[feat]: add EPIG implementation in active heuristics

baal-org · Jul 19, 2023 · 73259ca · 73259ca
1 parent b96d09b
commit 73259ca
Showing 1 changed file with 67 additions and 0 deletions.
diff --git a/baal/active/heuristics/heuristics.py b/baal/active/heuristics/heuristics.py
@@ -725,3 +725,70 @@ def reorder_indices(self, scores_list):
             ranks = ranks[::-1]
         ranks = _shuffle_subset(ranks, self.shuffle_prop)
         return ranks
+
+class EPIG(AbstractHeuristic):
+    """
+    Implementation of Expected Predicted Information Gain
+    https://arxiv.org/abs/2304.08151
+
+
+    References:
+    Code from https://github.com/fbickfordsmith/epig
+
+
+    """
+
+    def __init__(self, shuffle_prop=DEPRECATED, reverse=False, reduction="none"):
+        super().__init__(shuffle_prop=shuffle_prop, reverse=True, reduction=reduction)
+
+    def _conditional_epig_from_probs(self, predictions, targets):
+        # converting to Tensor
+        probs_pool = torch.Tensor(predictions)
+        probs_target = torch.Tensor(targets)
+        # Estimate the joint predictive distribution.
+        probs_pool = probs_pool.permute(1, 0, 2)  # [K, N_p, Cl]
+        probs_targ = probs_targ.permute(1, 0, 2)  # [K, N_t, Cl]
+        probs_pool = probs_pool[:, :, None, :, None]  # [K, N_p, 1, Cl, 1]
+        probs_targ = probs_targ[:, None, :, None, :]  # [K, 1, N_t, 1, Cl]
+        probs_pool_targ_joint = probs_pool * probs_targ  # [K, N_p, N_t, Cl, Cl]
+        probs_pool_targ_joint = torch.mean(probs_pool_targ_joint, dim=0)  # [N_p, N_t, Cl, Cl]
+
+        # Estimate the marginal predictive distributions.
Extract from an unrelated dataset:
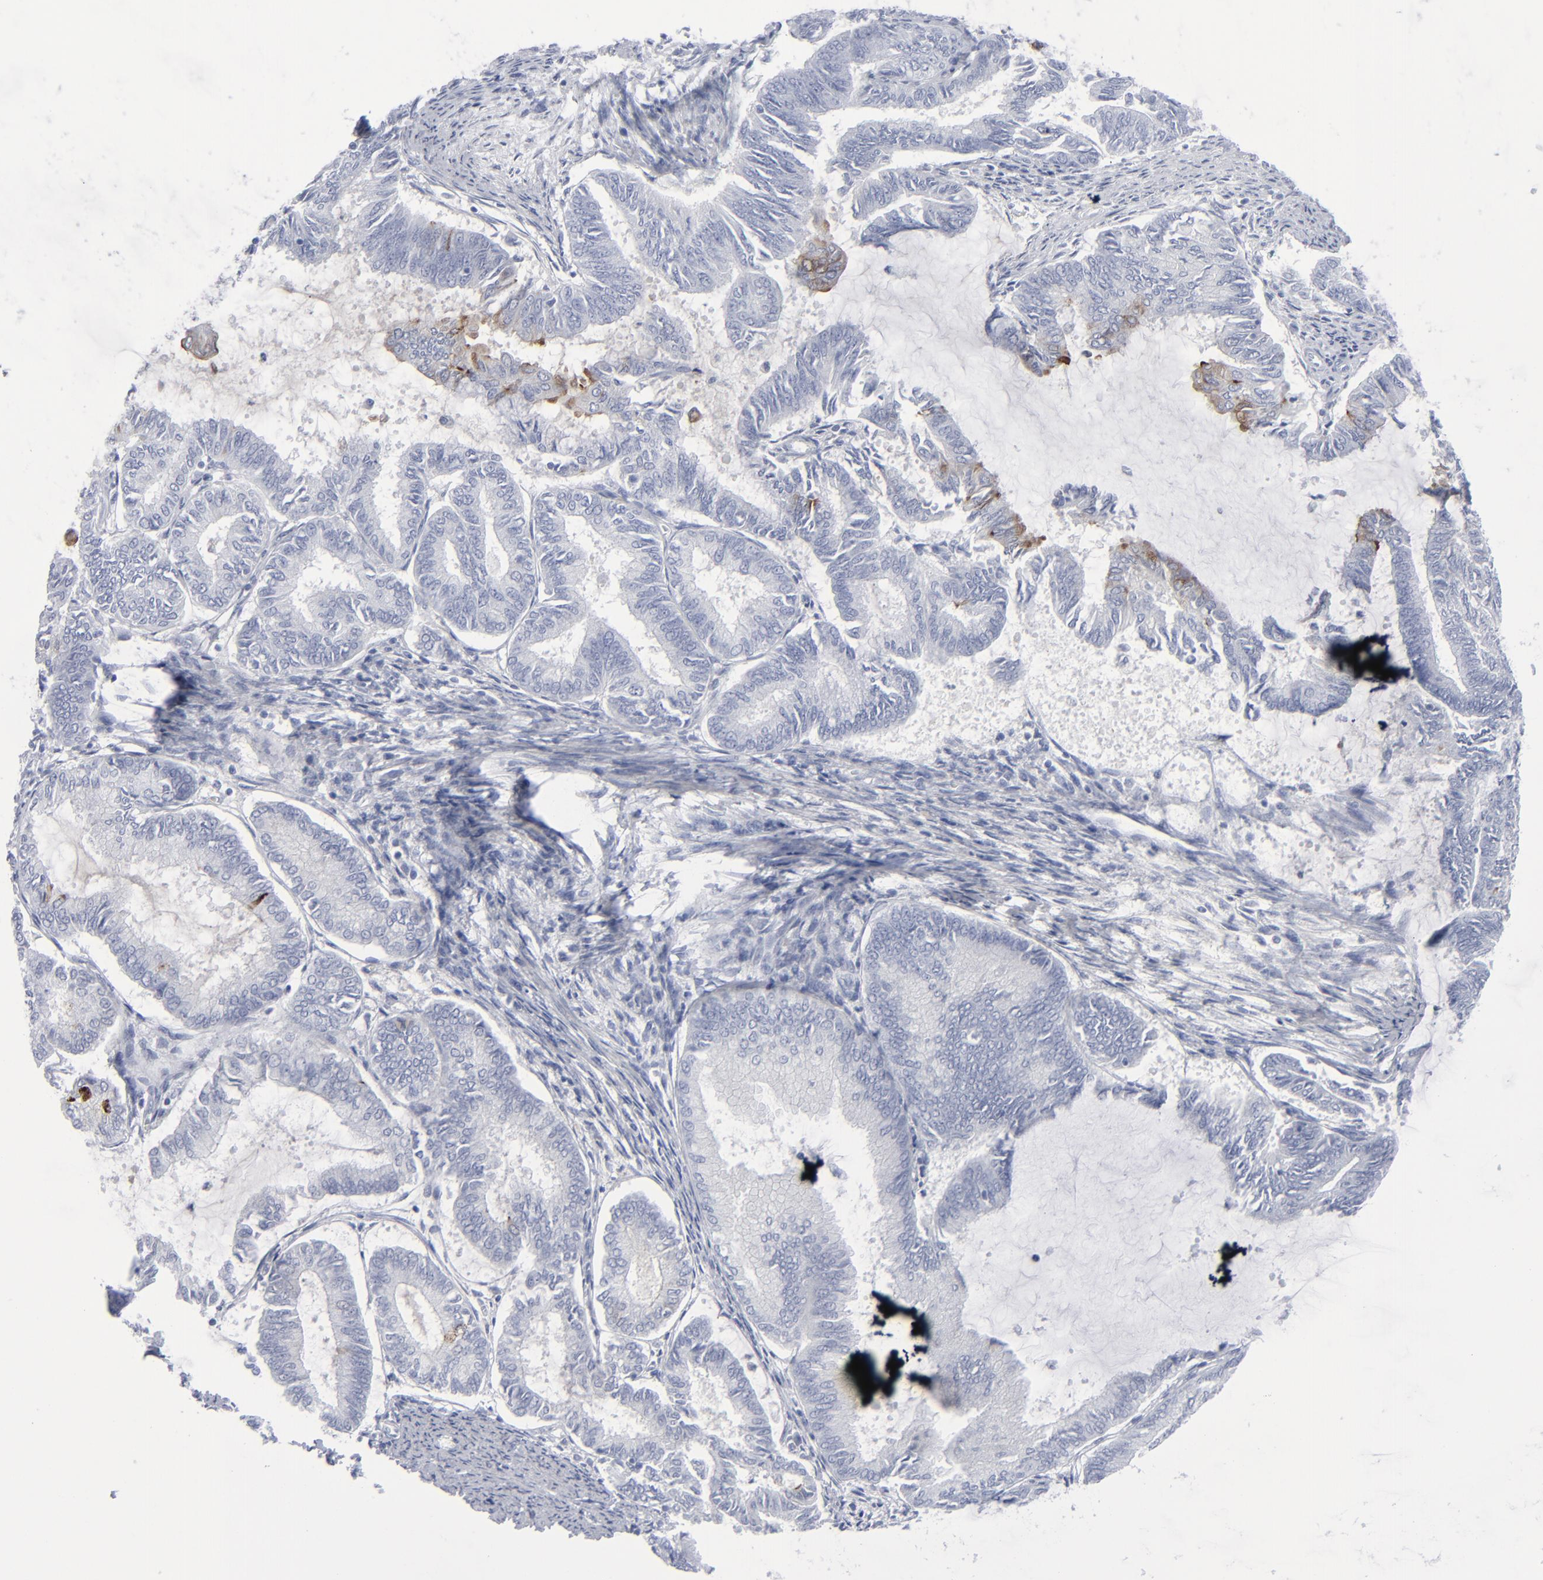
{"staining": {"intensity": "negative", "quantity": "none", "location": "none"}, "tissue": "endometrial cancer", "cell_type": "Tumor cells", "image_type": "cancer", "snomed": [{"axis": "morphology", "description": "Adenocarcinoma, NOS"}, {"axis": "topography", "description": "Endometrium"}], "caption": "Endometrial cancer (adenocarcinoma) was stained to show a protein in brown. There is no significant expression in tumor cells. (DAB immunohistochemistry (IHC), high magnification).", "gene": "MSLN", "patient": {"sex": "female", "age": 86}}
+        probs_pool = torch.mean(probs_pool, dim=0)  # [N_p, 1, Cl, 1]
+        probs_targ = torch.mean(probs_targ, dim=0)  # [1, N_t, 1, Cl]
+
+        # Estimate the product of the marginal predictive distributions.
+        probs_pool_targ_indep = probs_pool * probs_targ  # [N_p, N_t, Cl, Cl]
+
+        # Estimate the conditional expected predictive information gain for each pair of examples.
+        # This is the KL divergence between probs_pool_targ_joint and probs_pool_targ_joint_indep.
+        nonzero_joint = probs_pool_targ_joint > 0  # [N_p, N_t, Cl, Cl]
+        log_term = torch.clone(probs_pool_targ_joint)  # [N_p, N_t, Cl, Cl]
+        log_term[nonzero_joint] = torch.log(
+            probs_pool_targ_joint[nonzero_joint]
+        )  # [N_p, N_t, Cl, Cl]
+        log_term[nonzero_joint] -= torch.log(
+            probs_pool_targ_indep[nonzero_joint]
+        )  # [N_p, N_t, Cl, Cl]
+        scores = torch.sum(probs_pool_targ_joint * log_term, dim=(-2, -1))  # [N_p, N_t]
+        return scores  # [N_p, N_t]
+
+    def compute_score(self, predictions, targets):
+        """
+        Compute the score according to the heuristic.
+
+
+        Args:
+        predictions (ndarray): Array of predictions
+        targets (ndarray): Array of targets
+
+
+        Returns:
+        Array of scores.
+        """
+        assert predictions.ndim >= 3
+        assert targets.ndim == predictions.ndim
+
+        scores = self._conditional_epig_from_probs(predictions, targets)  # [N_p, N_t]
+        epig_scores = torch.mean(scores, dim=-1)  # [N_p,]
+        return np.array(epig_scores)